Deuxièmement, le choc des termes de l’échange est très brutal pour les pays exportateurs de matières premières et notamment de pétrole. Comme en 2009 et en 2016, ceux-ci pourraient souffrir non seulement de l’effondrement des prix, mais encore d’une baisse de la production et des investissements pétroliers. La récession dans ce groupe de pays pourrait selon le FMI ou la Banque mondiale atteindre ou dépasser 3%. Les autres pays qui bénéficient au contraire de prix de l’énergie plus bas, pourraient au contraire figurer parmi le groupe restreint d’économie qui ne connaîtraient pas de récession en 2020, comme l’affirme le FMI lui-même.

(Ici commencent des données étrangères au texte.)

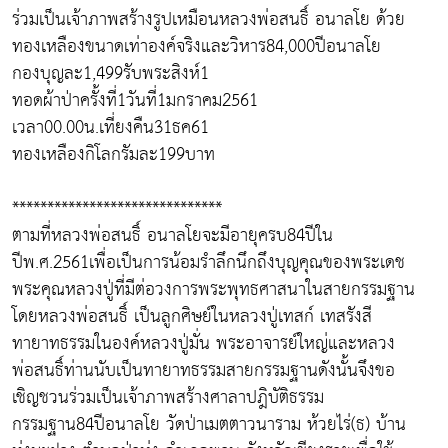
ร่วมเป็นเจ้าภาพสร้างรูปเหมือนหลวงพ่อสนธิ์ อนาลโย ด้วย
ทองเหลืองขนาดเท่าองค์จริงและวิหาร84,000ปีอนาลโย
กองบุญละ1,499รับพระสิงห์1
ทอดผ้าป่าครั้งที่1วันที่1มกราคม2561
เวลา00.00น.เที่ยงคืน31ธค61
ทองเหลืองกิโลกรัมละ199บาท
******************************
ตามที่หลวงพ่อสนธิ์ อนาลโยจะมีอายุครบ84ปีใน
ปีพ.ศ.2561เพื่อเป็นการน้อมรำลึกนึกถึงบุญคุณของพระเดช
พระคุณหลวงปู่ที่มีต่อวงการพระพุทธศาสนาในสายกรรมฐาน
โดยหลวงพ่อสนธิ์ เป็นลูกศิษย์ในหลวงปู่เทสก์ เทสรังสี
ทายาทธรรมในองค์หลวงปู่มั่น พระอาจารย์ใหญ่และหลวง
พ่อสนธิ์ท่านนับเป็นทายาทธรรมสายกรรมฐานดังนั้นจึงขอ
เชิญชวนร่วมเป็นเจ้าภาพสร้างศาลาปฎิบัติธรรม
กรรมฐาน84ปีอนาลโย วัดป่าเมตตาวนาราม ห้วยไร่(ธ) บ้าน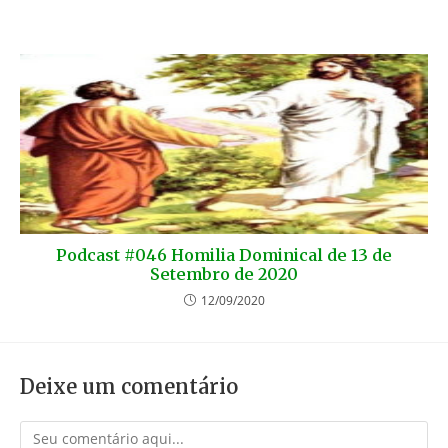
Podcast #046 Homilia Dominical de 13 de
Setembro de 2020
12/09/2020
Deixe um comentário
Comentário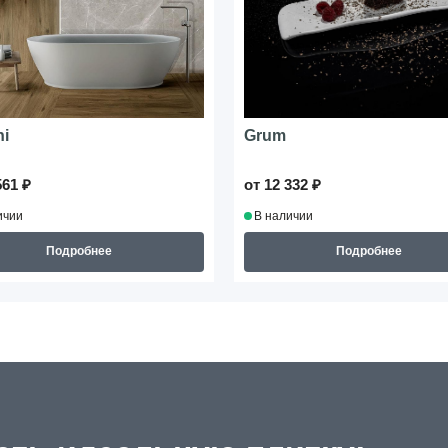
i
Grum
561 ₽
от 12 332 ₽
ичии
В наличии
Подробнее
Подробнее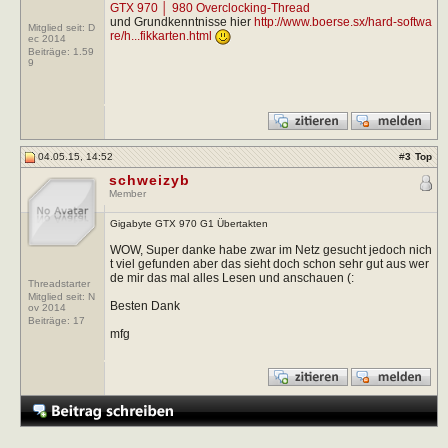
GTX 970 │ 980 Overclocking-Thread
und Grundkenntnisse hier
http://www.boerse.sx/hard-softwa
Mitglied seit: D
re/h...fikkarten.html
ec 2014
Beiträge:
1.59
9
04.05.15, 14:52
#
3
Top
schweizyb
Member
Gigabyte GTX 970 G1 Übertakten
WOW, Super danke habe zwar im Netz gesucht jedoch nich
t viel gefunden aber das sieht doch schon sehr gut aus wer
de mir das mal alles Lesen und anschauen (:
Threadstarter
Mitglied seit: N
Besten Dank
ov 2014
Beiträge:
17
mfg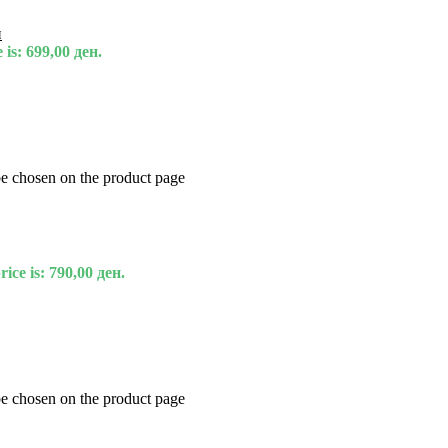
и
 is: 699,00 ден.
be chosen on the product page
ice is: 790,00 ден.
be chosen on the product page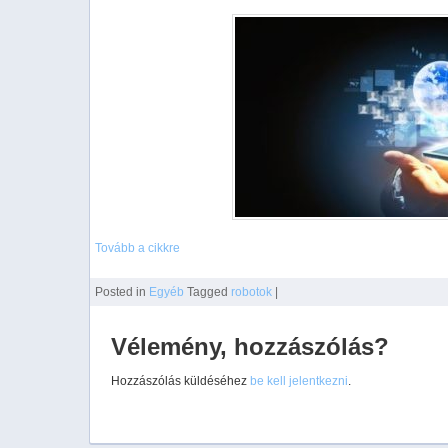
Tovább a cikkre
Posted
in
Egyéb
Tagged
robotok
|
Vélemény, hozzászólás?
Hozzászólás küldéséhez
be kell jelentkezni
.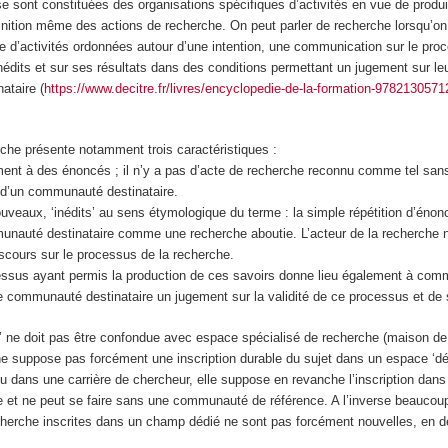
e sont constituées des organisations spécifiques d’activités en vue de produi
finition même des actions de recherche. On peut parler de recherche lorsqu’on
 d’activités ordonnées autour d’une intention, une communication sur le pro
nédits et sur ses résultats dans des conditions permettant un jugement sur leur
ataire (
https://www.decitre.fr/livres/encyclopedie-de-la-formation-978213057
rche présente notamment trois caractéristiques :
ent à des énoncés ; il n’y a pas d’acte de recherche reconnu comme tel sans
d’un communauté destinataire.
eaux, ‘inédits’ au sens étymologique du terme : la simple répétition d’énon
unauté destinataire comme une recherche aboutie. L’acteur de la recherche 
iscours sur le processus de la recherche.
sus ayant permis la production de ces savoirs donne lieu également à comm
e communauté destinataire un jugement sur la validité de ce processus et de 
’ ne doit pas être confondue avec espace spécialisé de recherche (maison de 
ne suppose pas forcément une inscription durable du sujet dans un espace ‘déd
u dans une carrière de chercheur, elle suppose en revanche l’inscription dans
e et ne peut se faire sans une communauté de référence. A l’inverse beaucou
erche inscrites dans un champ dédié ne sont pas forcément nouvelles, en dé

La marginalité persistante de l’Afrique dans les chaînes de production mondiales devrait en effet comme lors de la crise de 2009 amortir les retombées de l’effondrement de la demande mondiale et les perturbations du commerce international.

Enfin, les organisations internationales soulignent à juste titre le risque de crise de balance des paiements, lié, outre au choc sur les termes de l’échange, au recul des remises de travailleurs émigrés (la Banque mondiale prévoit un recul historique de 23%) et au retournement des flux de capitaux. Dans un contexte de surendettement interne et externe d’une majorité des pays d’ASS avant la crise (endettement moyen historiquement élevé à 57% du PIB), la capacité de réponse des politiques monétaires et budgétaire s’en trouve fortement réduite. Toutefois, la réaction de la communauté financière internationale a été extrêmement rapide, notamment à l’égard des pays pauvres. Entre le début du mois d’avril et le 4 mai, le FMI a consenti 8,3 milliards d’USD de prêts à 22 pays d’ASS, pour l’essentiel à travers sa facilité de crédit rapide. La Banque mondiale, dans le même temps a débloqué des financements concessionnels d’urgence pour 21 pays d’Afrique sub-saharienne. Enfin, la communauté internationale s’est mis d’accord pour un moratoire sur le service de la dette des pays pauvres à compter du 1er mai, qui devrait profiter essentiellement à l’ASS (une quarantaine de pays concernés). L’ampleur et la rapidité de cet effort devrait limiter les risques de crise de balance des paiements, comme ce fut le cas lors de l’épidémie d’Ebola.

Comme partout dans le reste du monde, la situation économique et financière en ASS reste subordonnée au développement de la pandémie. Cependant, si celle-ci devait rester contenue, les conséquences économiques de la crise sanitaire mondiale sur les pays africains non exportateurs de pétrole pourraient être moins catastrophiques qu’annoncé, même si le coût social sera élevé.